Permission of instructor
Limited to 12

In 1966, U.S. President Lyndon B. Johnson proposed an experimental program to address the stark inequality between the nation's prosperous suburbs and its decaying cities. In contrast to federal urban renewal programs of the past, the "Model Cities" program proposed a "coordinated and comprehensive" approach to "improving the quality of life in cities." Instead of subsidizing "slum clearance" and new construction, which rarely benefited those who were displaced, Model Cities sought to connect housing and education, job creation and health care on the basis of "widespread citizen participation."

Model Cities enabled over 100 cities across the country to develop experimental programs to address urban inequality. Cambridge and Boston were among them, and critics remarked on Cambridge's "refreshingly offbeat" proposal that sought to "erect a battery of legal barriers against real estate speculation and insane market pressures."1 Across the river, Boston launched an "infill housing program" to test concrete prefabrication on small, vacant infill sites in Roxbury and Dorchester.2Although Model Cities was premised on calibrating the social, economic, and physical aspects of urban life, many cities sought to challenge established notions of housing design and development, and housing would come to domimate the program's trajectory.

In 1974, President Richard Nixon terminated Model Cities, in large part due to a lack of tangible deliverables. Ever since, Model Cities has been abbreviated as a failure and has received little scholarly attention. This is striking, given that socio-economic and spatial inequality bedevil US urban development today just as they did fifty years ago.

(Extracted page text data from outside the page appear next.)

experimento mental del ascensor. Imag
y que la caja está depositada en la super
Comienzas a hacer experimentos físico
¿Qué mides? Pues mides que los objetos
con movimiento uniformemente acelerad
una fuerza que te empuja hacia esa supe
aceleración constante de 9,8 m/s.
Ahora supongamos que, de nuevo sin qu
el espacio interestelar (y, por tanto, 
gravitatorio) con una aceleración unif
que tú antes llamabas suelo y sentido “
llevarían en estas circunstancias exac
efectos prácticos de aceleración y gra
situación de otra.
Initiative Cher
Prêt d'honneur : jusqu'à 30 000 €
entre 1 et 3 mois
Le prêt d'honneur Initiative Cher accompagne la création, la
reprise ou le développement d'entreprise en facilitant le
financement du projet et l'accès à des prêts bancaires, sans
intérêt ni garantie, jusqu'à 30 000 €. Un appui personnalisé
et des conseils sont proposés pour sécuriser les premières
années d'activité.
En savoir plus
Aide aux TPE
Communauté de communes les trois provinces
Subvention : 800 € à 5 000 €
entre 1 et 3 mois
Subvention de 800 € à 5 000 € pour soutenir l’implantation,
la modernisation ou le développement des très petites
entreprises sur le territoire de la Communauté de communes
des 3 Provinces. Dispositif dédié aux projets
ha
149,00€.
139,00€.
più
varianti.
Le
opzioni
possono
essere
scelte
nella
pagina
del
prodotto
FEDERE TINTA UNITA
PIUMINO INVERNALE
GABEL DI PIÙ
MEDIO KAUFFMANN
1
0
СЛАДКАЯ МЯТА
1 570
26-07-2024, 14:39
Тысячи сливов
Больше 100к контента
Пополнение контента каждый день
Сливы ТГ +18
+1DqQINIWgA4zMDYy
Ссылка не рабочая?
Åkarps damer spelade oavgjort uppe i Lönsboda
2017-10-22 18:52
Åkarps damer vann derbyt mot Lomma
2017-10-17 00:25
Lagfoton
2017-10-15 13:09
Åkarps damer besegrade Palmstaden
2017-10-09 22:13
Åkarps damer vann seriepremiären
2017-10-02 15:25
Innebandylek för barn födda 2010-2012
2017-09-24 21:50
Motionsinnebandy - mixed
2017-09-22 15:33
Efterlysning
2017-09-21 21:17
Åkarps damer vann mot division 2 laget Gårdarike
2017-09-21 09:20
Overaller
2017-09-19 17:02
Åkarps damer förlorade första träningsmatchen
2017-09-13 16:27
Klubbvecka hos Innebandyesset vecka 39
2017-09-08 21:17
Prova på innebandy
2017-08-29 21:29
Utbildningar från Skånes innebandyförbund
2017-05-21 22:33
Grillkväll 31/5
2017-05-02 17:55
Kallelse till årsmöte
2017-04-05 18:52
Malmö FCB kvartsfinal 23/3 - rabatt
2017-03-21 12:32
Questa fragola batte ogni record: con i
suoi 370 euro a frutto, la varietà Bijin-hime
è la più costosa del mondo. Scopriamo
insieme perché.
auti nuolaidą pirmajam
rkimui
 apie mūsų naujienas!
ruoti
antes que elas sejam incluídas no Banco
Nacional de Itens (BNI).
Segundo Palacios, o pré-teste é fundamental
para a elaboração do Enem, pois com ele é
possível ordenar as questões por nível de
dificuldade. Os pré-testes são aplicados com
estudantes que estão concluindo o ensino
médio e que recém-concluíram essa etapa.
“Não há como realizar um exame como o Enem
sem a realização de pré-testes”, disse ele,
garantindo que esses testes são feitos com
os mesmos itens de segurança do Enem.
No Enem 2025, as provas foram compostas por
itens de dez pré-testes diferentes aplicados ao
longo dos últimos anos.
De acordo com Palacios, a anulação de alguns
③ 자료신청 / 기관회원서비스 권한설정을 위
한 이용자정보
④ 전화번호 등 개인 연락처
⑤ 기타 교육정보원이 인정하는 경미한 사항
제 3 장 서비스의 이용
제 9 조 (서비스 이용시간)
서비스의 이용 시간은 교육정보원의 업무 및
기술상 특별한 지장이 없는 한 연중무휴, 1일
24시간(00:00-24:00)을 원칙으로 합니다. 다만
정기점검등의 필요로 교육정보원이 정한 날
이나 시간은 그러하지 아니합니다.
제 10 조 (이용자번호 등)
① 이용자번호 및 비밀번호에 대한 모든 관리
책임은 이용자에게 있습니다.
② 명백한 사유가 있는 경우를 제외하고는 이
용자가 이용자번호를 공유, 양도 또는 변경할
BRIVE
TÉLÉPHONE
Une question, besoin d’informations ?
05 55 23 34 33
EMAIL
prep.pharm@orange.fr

The seminar takes the theories embedded in Model Cities as a point of departure to question hat has changed, and what has remained the same between theories of urban planning and architecture then and now. What were the basic assumptions that underlay Model Cities? How did the writers of the program understand them, how did the municipal politicians who responded interpret them, and how did the residents who got involved do so? How have these assumptions changed, or not, fifty years later? What are the implications of using the same terminology across place and time?

We will use the terms used in the period of Model Cities as a point of departure for this reading and discussion seminar.